REQUIREMENT: Give the count of lines below that include the word "depth", and say nothing else.
......
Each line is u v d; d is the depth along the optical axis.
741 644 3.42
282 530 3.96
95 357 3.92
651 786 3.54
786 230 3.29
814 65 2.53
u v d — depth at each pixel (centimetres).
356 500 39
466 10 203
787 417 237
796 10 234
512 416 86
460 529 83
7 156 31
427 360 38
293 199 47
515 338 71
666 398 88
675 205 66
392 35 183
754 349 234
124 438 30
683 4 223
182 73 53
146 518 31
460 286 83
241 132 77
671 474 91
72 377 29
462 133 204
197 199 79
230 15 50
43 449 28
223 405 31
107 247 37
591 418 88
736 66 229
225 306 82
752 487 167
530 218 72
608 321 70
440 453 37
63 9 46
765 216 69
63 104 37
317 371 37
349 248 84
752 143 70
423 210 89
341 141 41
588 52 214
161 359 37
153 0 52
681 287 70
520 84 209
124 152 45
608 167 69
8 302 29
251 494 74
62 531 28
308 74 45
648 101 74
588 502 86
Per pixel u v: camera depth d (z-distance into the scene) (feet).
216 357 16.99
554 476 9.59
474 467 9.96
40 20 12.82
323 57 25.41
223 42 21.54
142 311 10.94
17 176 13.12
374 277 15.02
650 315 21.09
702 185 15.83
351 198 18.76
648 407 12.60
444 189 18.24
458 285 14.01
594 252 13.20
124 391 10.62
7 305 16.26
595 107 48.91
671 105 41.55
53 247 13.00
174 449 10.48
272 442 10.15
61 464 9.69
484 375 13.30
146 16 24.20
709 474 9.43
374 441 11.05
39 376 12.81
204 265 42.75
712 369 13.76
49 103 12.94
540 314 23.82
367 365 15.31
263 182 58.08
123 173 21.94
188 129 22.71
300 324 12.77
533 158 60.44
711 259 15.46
......
REPLY TO THE EXERCISE: 3